A juzgar por múltiples manifestaciones públicas —en los medios, en el parlamento y hasta en la calle— se podría creer que Costa Rica está inmersa desde hace un par de décadas en un conflicto que enfrenta a neoliberales contra estatistas. Y así es, pero es un pseudo-conflicto.
Y lo es porque si uno analiza con serenidad la situación se da cuenta que, más allá de las descalificaciones recíprocas que unos y otros se hacen, lo cierto es que estamos empantanados en una situación que no se resuelve, ni a favor de un libre mercado con mínima intervención estatal, ni a favor de una economía fuertemente regulada y que, incluso, podría contemplar nacionalizaciones de actividades privadas. Y no se resuelve porque los diversos actores parecen estar satisfechos con el estancamiento en que nos encontramos, en la medida en que todos ellos están sacando provecho particular de la situación. En vez de colocar el interés general del país de primero, cada grupo se aferra a los privilegios y prebendas conquistadas, ninguno acepta ceder ni un ápice y, por encima de su pretendido enfrentamiento, más bien terminan haciéndose concesiones recíprocas.
El verdadero conflicto que vive Costa Rica no es entre neoliberales y estatistas; sino entre las cúpulas sectoriales (empresarios, sindicalistas del sector público, cooperativistas, universidades públicas y hasta la Corte Suprema de Justicia) y el resto de los costarricenses. Porque hasta el momento, cada uno de esos sectores se está beneficiando de prebendas y privilegios que se reparten entre ellos, a costa de la prosperidad y del bienestar general de la población. No es de extrañar entonces que líderes de esos sectores se esfuercen por hacernos creer que están enfrentados para defender el interés general, cuando en realidad enmascaran una situación en la que cada uno de ellos obtiene privilegios y ganancias. Los empresarios en forma de subsidios, incentivos, créditos blandos, condonaciones, etc. Los empleados públicos con salarios por encima de la capacidad real del país, inamovilidad laboral, ausencia de verdadera evaluación de desempeño y privilegios en temas como cesantía, vacaciones y otros. Los cooperativistas gozan de un régimen especial y a ellos se han trasladado miles de millones de colones, muchos de ellos dilapidados en proyectos fracasados. Las universidades públicas han consolidado un régimen de beneficios y privilegios para sus empleados de más alto rango, incluyendo pensiones exorbitantes para personas que jamás cotizaron para ellas. Y el Poder Judicial, convertido en juez y parte, funge como el principal guardián de sus propios privilegios.

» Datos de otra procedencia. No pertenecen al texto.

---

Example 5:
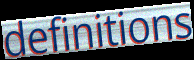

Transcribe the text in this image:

definitions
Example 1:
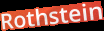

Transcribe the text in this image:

Rothstein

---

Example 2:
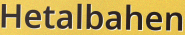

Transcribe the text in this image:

Hetalbahen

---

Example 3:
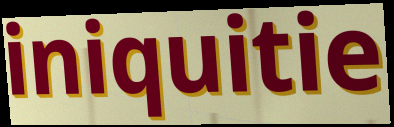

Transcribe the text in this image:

iniquitie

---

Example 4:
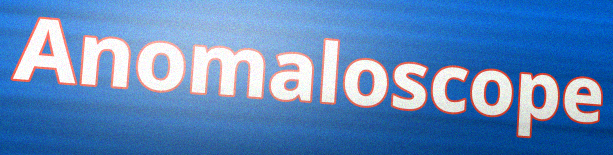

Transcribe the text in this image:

Anomaloscope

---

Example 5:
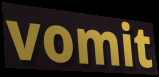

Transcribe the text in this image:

vomit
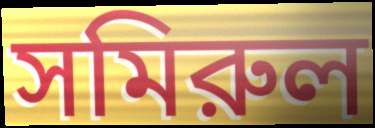
সমিরুল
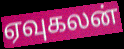
ஏவுகலன்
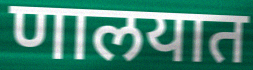
णालयात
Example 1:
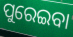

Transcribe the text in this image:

ପୁରେଇବା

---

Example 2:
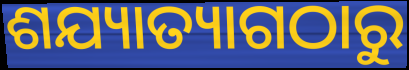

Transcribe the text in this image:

ଶଯ୍ୟାତ୍ୟାଗଠାରୁ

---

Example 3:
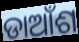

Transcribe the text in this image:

ଡାଆଁଶ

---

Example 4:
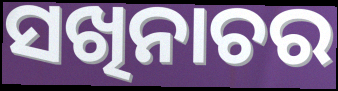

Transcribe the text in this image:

ସଖିନାଚର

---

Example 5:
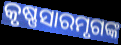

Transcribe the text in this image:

କୃଷ୍ଣସାରମୃଗଙ୍କ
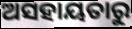
ଅସହାୟତାରୁ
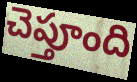
చెప్తూంది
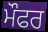
ਮੌਫਰ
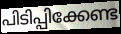
പിടിപ്പിക്കേണ്ട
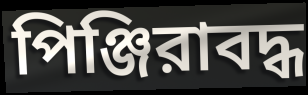
পিঞ্জিরাবদ্ধ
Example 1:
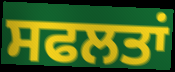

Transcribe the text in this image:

ਸਫਲਤਾਂ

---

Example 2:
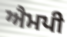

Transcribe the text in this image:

ਐਮਪੀ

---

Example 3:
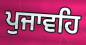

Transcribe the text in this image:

ਪੁਜਾਵਹਿ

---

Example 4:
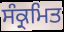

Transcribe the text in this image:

ਸੰਕ੍ਰਮਿਤ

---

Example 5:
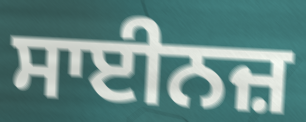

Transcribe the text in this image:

ਸਾਈਨਜ਼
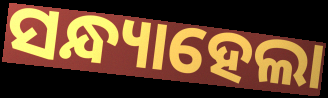
ସନ୍ଧ୍ୟାହେଲା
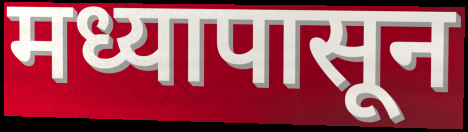
मध्यापासून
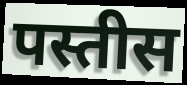
पस्तीस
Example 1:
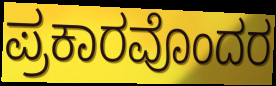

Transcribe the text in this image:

ಪ್ರಕಾರವೊಂದರ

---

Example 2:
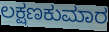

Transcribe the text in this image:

ಲಕ್ಷಣಕುಮಾರ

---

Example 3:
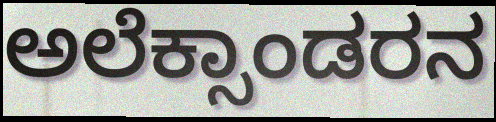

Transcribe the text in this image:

ಅಲೆಕ್ಸಾಂಡರನ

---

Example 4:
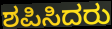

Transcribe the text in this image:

ಶಪಿಸಿದರು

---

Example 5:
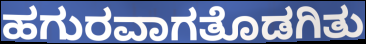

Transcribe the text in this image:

ಹಗುರವಾಗತೊಡಗಿತು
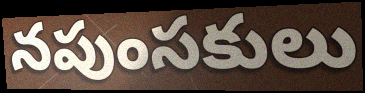
నపుంసకులు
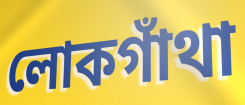
লোকগাঁথা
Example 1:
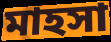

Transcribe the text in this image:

মাহসা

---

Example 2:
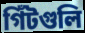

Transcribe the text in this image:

গিঁটগুলি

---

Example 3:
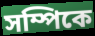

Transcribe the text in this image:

সম্পিকে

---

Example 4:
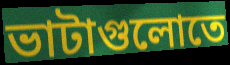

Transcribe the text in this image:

Y mientras esas cúpulas siguen succionando los recursos del país —y al parecer lo seguirán haciendo hasta dejarlo exhausto— nosotros, los ciudadanos, que somos la inmensa mayoría, solo podemos ver con impotencia —y un grado creciente de enojo— como nuestra calidad de vida se deteriora cada día. E igualmente vemos con alarma que nuestro sistema político se muestra cada vez más incapaz de conectar con las ansias y aspiraciones de los ciudadanos, de manera que pueda generar políticas públicas eficaces que beneficien el interés colectivo, y no solo el sectorial. La veintena de candidatos a la presidencia es prueba elocuente de la crisis de representación política que vivimos.
Sólo podremos superar esta situación cuando emerjan líderes políticos, empresariales, sindicales, cooperativistas, académicos y, en general, de la sociedad civil, que tengan el coraje de poner los intereses generales del país por encima de sus intereses particulares. Y cuando nosotros, los ciudadanos, finalmente abramos los ojos y rehusemos seguir como rehenes de este pseudo-conflicto entre neoliberales contra estatistas, del que solo las cúpulas sectoriales sacan provecho.